Background:  It is well known that oral corticosteroid and anti-tumor necrosis factor-α agents increase the risk of TB. However, little is known about whether inhaled corticosteroid (ICS) increases the risk of TB. We performed this study to assess the risk of pulmonary TB among ICS users, based on the presence of the radiologic sequelae of pulmonary TB.

Methods:  A retrospective cohort study was performed. Between January 1, 2000, and December 31, 2005, a total of 778 patients who had COPD were recruited. Among them, 162 patients were excluded according to the exclusion criteria. In total, 616 patients were followed until December 31, 2010. They were divided into four groups according to whether they used ICS and whether they had radiologic sequelae of prior pulmonary TB.

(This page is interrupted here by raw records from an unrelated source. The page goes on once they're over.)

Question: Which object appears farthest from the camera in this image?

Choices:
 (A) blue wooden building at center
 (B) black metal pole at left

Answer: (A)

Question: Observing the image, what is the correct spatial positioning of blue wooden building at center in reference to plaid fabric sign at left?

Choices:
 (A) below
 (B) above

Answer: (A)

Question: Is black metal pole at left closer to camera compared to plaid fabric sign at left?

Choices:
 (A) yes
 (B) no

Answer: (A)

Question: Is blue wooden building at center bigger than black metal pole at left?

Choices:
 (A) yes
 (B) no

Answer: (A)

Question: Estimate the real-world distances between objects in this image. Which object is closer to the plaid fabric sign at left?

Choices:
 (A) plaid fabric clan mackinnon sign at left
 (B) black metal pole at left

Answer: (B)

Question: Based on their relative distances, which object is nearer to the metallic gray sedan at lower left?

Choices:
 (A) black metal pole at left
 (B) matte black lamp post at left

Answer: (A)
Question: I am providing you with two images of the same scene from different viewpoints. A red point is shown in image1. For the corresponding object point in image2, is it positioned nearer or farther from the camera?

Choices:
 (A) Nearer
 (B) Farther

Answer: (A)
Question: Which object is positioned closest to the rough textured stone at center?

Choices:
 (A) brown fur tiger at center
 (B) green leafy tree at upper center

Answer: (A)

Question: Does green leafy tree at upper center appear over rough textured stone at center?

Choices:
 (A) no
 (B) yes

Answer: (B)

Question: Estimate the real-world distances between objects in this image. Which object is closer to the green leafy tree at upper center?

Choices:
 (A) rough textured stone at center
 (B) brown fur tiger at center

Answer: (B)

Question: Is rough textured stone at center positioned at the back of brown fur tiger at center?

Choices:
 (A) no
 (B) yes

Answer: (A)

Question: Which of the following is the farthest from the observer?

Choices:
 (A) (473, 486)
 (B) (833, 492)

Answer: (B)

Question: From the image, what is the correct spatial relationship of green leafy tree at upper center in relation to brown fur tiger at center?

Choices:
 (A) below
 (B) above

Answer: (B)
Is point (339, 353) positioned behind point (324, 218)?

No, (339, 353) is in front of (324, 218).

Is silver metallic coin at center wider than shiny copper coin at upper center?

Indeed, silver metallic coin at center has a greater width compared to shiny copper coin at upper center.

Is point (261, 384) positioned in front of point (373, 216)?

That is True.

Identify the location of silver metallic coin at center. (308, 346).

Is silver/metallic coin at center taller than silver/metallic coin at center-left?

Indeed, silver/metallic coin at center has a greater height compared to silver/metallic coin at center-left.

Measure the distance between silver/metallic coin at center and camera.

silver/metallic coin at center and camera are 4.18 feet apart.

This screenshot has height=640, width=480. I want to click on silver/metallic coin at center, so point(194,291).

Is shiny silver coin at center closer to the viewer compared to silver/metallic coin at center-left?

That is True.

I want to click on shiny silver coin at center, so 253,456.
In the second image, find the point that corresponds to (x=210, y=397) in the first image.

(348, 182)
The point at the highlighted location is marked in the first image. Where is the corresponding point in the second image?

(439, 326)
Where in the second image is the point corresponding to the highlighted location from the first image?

Results:  A total of 20 patients developed pulmonary TB. Kaplan-Meier estimates showed an increased risk of pulmonary TB among the ICS users who had radiologic sequelae of prior pulmonary TB (P < .001). Multivariate Cox regression showed that ICS use was an independent risk factor for the occurrence of pulmonary TB in patients who had a normal chest radiograph (hazard ratio, 9.079; 95% CI, 1.012-81.431; P = .049) and in patients who had radiologic sequelae of prior pulmonary TB (hazard ratio, 24.946; 95% CI, 3.090-201.365; P = .003).

Conclusion:  ICS use increases the risk of pulmonary TB in patients with COPD and the risk is greater in patients who have radiologic sequelae of prior pulmonary TB.